Segundo Gil, a interpretação dos promotores é a de que não poderia haver um marco temporal nesses casos, pois não tendo sido encontrado o corpo, este seria um crime permanente, ou seja, ainda em vigor e, assim, fora do período estabelecido na Lei da Anistia.
Há ainda um pedido de embargo de declaração da OAB junto ao STF pedindo que os votos vencidos no julgamento de 2010 que manteve a validade da Lei da Anistia sejam rediscutidos.
Uma das questões que poderiam sensibilizar os ministros seria o fato de que, poucos meses após a sentença do STF, a Corte Interamericana de Direitos Humanos da Organização dos Estados Americanos (OEA) condenou o Estado brasileiro por não ter investigado crimes cometidos nas ações ordenadas pelo governo militar para reprimir a Guerrilha do Araguaia.
Técio Lins da Silva afirma que, caso o Brasil não aja de acordo com os tratados internacionais dos quais é signatário, e nos quais se compromete a investigar e punir autores de crimes contra os direitos humanos, será desmoralizado diante da comunidade internacional. "Deixa de ser um país respeitável para se incluir entre as republiqueta que praticam desrespeitos à cidadania e aos direitos humanos", diz Silva.
Críticas de todos os lados
A criação da Comissão da Verdade, no final do ano passado, ocorreu após intensos debates no Congresso Nacional e foi criticada por setores militares, os quais acreditam que os trabalhos do grupo podem "reabrir feridas". Por outro lado, vários integrantes de organismos que defendem a apuração dos fatos e a revelação do paradeiro dos cerca de 180 militantes ainda desaparecidos têm se mostrado céticos diante do caráter "não punitivo" da comissão.

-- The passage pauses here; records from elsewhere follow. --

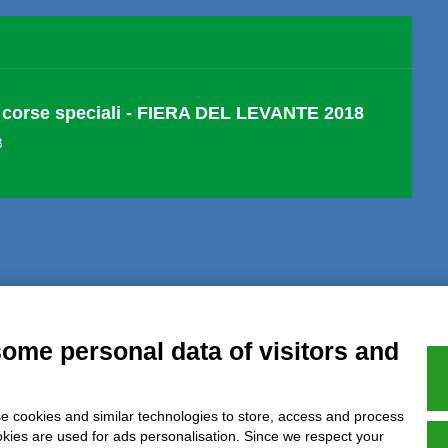
corse speciali - FIERA DEL LEVANTE 2018
B
al notice
Privacy
GDPR Compliance (679/2016)
Complaints
Refund
some personal data of visitors and
e cookies and similar technologies to store, access and process
Azienda certificata UNI EN ISO 9001:2015
okies are used for ads personalisation. Since we respect your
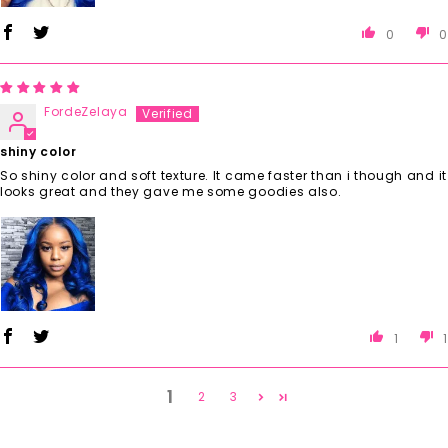
0
0
FordeZelaya
shiny color
So shiny color and soft texture. It came faster than i though and it
looks great and they gave me some goodies also.
1
1
1
2
3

Para Elizabeth Silveira, diretora do grupo Tortura Nunca Mais, do Rio de Janeiro, a nova comissão é apenas uma resposta do governo à sentença da OEA e à comunidade internacional, que têm cobrado do Brasil avanços no esclarecimento de crimes contra os direitos humanos ocorridos durante a ditadura.

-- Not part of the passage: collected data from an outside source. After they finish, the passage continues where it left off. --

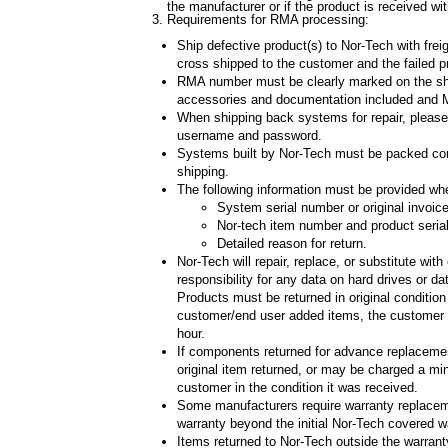
the manufacturer or if the product is received w
Requirements for RMA processing:
Ship defective product(s) to Nor-Tech with fre
cross shipped to the customer and the failed p
RMA number must be clearly marked on the shipp
accessories and documentation included and MU
When shipping back systems for repair, please
username and password.
Systems built by Nor-Tech must be packed compl
shipping.
The following information must be provided w
System serial number or original invoic
Nor-tech item number and product seria
Detailed reason for return.
Nor-Tech will repair, replace, or substitute wit
responsibility for any data on hard drives or d
Products must be returned in original condition
customer/end user added items, the customer ma
hour.
If components returned for advance replacemen
original item returned, or may be charged a mi
customer in the condition it was received.
Some manufacturers require warranty replaceme
warranty beyond the initial Nor-Tech covered w
Items returned to Nor-Tech outside the warranty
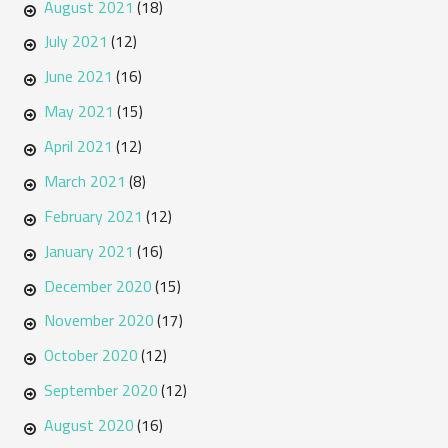
August 2021
(18)
July 2021
(12)
June 2021
(16)
May 2021
(15)
April 2021
(12)
March 2021
(8)
February 2021
(12)
January 2021
(16)
December 2020
(15)
November 2020
(17)
October 2020
(12)
September 2020
(12)
August 2020
(16)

"O Brasil ainda nem sabe quem são esses violadores de direitos humanos. Esperávamos que um governo dito de esquerda enfrentasse essa situação", reclama, numa crítica aos oito anos da gestão do ex-presidente Luiz Inácio Lula da Silva.
Já para Ivan Seixas, integrante da Comissão de Familiares de Mortos e Desaparecidos e do Núcleo de Preservação da Memória Política de São Paulo, a comissão brasileira veio tarde, mas as expectativas são grandes. Segundo ele, o perfil "predominantemente jurídico" do grupo indicado por Dilma dá a esperança de que eles deem um bom embasamento legal aos trabalhos.
Seixas tinha apenas 16 anos quando foi preso e torturado com o pai, Joaquim Seixas, em 1971. Líder de um movimento revolucionário, Joaquim Seixas não resistiu à tortura e morreu. Ivan ficou nas mãos dos militares de São Paulo por oito meses e chegou a ser considerado desaparecido.
O ativista afirma que até hoje existe um "pacto de silêncio" envolvendo empresários de várias áreas – da construção civil às comunicações – que financiaram ações de repressão durante a ditadura. Segundo ele, essa seria uma das maiores dificuldades para investigar o regime militar. "A Comissão da Verdade abre espaço para quebrar esse pacto de silêncio."